Dal pocketed the phone and picked up his pace. Cat might know who those initials belonged to. After all, she did say they sometimes did a double act or traded out places. That girl was the key to finding who was behind everything. Dal just hoped Bill and Lucky had kept her safe while he was in chains.
Chapter Five
Bill, Lucky, and Cat were at The Clover playing cards. When Dal walked in, the three of them looked like they’d become good friends over a few pints. Lucky waved him over and remarked, “Well, if it isn’t the conquering hero back from inside. How was it?”
Dal ignored him and grabbed Cat by the arm, pulling her up.
“Ow! Hey, that hurts!”
He shoved the phone in her face, the calendar open. “Who is B.D.M?”
“What?” She twisted her face in confusion.
“B.D.M. It was one of her clients, right? And the only one that picks up in frequency. Who is he?”
Cat jerked her arm away and turned to eye the small crowd of men who had turned to watch. Dal didn’t care who saw. Lachlan would always be one step too far behind him to stop him.
“B.D.M.” She repeated the letters and rolled her tongue over her lip in thought. “That’s got to be Big Dick McAlister. His real name’s Richie or something, but he goes by Dick. Fitting.”
“Is he connected to the Sullivans?”
“I don’t know.” She sank back into the booth and sat on the edge of the leather seat. “I only saw him once when Nessa was double booked. I wen
t as her.

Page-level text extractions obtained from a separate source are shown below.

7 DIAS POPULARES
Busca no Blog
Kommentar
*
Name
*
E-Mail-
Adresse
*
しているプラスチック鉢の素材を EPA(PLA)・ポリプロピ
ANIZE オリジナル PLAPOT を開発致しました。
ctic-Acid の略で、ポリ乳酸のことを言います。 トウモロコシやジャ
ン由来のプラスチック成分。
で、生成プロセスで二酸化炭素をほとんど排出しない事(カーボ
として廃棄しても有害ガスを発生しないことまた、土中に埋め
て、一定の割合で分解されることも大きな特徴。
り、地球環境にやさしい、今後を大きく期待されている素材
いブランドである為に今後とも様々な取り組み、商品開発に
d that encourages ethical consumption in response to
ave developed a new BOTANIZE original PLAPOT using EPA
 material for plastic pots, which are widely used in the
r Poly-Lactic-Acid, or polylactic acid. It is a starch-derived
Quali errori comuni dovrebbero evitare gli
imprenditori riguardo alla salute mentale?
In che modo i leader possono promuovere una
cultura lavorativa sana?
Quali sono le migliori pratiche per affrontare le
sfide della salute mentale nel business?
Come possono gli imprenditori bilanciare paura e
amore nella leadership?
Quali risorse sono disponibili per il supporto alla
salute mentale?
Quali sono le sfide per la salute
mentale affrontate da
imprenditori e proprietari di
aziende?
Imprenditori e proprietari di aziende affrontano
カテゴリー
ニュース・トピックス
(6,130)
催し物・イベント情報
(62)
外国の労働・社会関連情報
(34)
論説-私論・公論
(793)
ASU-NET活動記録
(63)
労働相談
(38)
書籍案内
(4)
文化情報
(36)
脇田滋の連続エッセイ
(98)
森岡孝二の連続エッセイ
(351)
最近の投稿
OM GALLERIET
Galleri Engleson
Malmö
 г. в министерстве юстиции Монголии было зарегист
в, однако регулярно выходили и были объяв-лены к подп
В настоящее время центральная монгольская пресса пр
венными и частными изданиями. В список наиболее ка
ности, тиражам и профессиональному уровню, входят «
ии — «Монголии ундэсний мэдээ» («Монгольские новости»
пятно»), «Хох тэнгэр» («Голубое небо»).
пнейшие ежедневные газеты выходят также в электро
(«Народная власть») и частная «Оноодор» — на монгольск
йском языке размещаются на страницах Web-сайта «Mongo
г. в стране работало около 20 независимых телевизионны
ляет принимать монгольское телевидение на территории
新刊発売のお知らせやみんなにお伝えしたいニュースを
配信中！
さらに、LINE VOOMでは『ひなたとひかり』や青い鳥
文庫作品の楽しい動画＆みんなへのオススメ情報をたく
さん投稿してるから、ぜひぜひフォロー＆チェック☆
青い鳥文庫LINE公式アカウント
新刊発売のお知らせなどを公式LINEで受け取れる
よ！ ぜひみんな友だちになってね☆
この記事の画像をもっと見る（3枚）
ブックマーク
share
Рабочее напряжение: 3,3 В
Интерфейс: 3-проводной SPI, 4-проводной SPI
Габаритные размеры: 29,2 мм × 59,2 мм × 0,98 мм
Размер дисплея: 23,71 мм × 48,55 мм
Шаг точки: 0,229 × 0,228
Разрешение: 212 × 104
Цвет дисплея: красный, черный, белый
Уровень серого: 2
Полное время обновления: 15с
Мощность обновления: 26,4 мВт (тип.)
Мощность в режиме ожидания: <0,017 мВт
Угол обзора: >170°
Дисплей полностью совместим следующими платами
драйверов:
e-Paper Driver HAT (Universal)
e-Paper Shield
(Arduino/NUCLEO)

Wore her clothes, her perfume, everything. That bastard still figured it out and damn near killed me. He has a temper.”
“There’s a Rich McAlister who works over at the Sullivan’s garage,” Bill said and shrugged. “Might be the same one.”
“We need to know for sure.” Dal shoved the phone at her. “Set up a meeting.”
Cat frowned and shoved the phone out of her face. “No way. If he knows about Nessa, he’ll refuse. And if he doesn’t, he’ll wise up as soon as he sees me and bolt.”
“We’ll handle that. You make the call.” When she didn’t take the phone, Dal added, “Do you want to find who killed your sister or not?”
“Fine,” Cat snapped and ripped the phone out of his fingers. “But not in here. It’s too noisy, and Nessa would never call from a pub.”
Dal put a hand on her shoulder and led her toward the bathroom, pushing open the door and forcing her inside. He followed and locked the door behind him, crossing his arms and leaning against it. “Call.”
Cat went into the open stall and dropped the toilet lid before sitting down and crossing one leg over the other. She pressed a few buttons, shifted her hair away from her ear and lifted the phone. After a moment of silence, she purred into the receiver, “Hey, lover.” Pause. Her eyes met Dal’s. “I’m really sorry, but I have to go out of town so I need to reschedule our date tomorrow. No, nothing serious. But can we meet tonight instead? Yeah, honey. My place. No, half price since I’m inconveniencing you. Nine o’clock? Sure. Uh-huh. Okay. See you then.” She hung up and lowered the phone. “If he knew about Nessa, he lied really well.”
“I got that.”
“If he finds out—”
“He won’t. I’ll get you a high-end glamor. That’ll cover everything unless he’s a heavy hitter.”
Cat crossed her arms. “He’s seen through them before.”
“He won’t have long enough, not with the one I’ll get you. All you have to worry about is getting him to talk. I need to know if he was passing orders of any kind to Nessa and from who. If things go south, me and the boys will be lying in wait, ready to break it up.”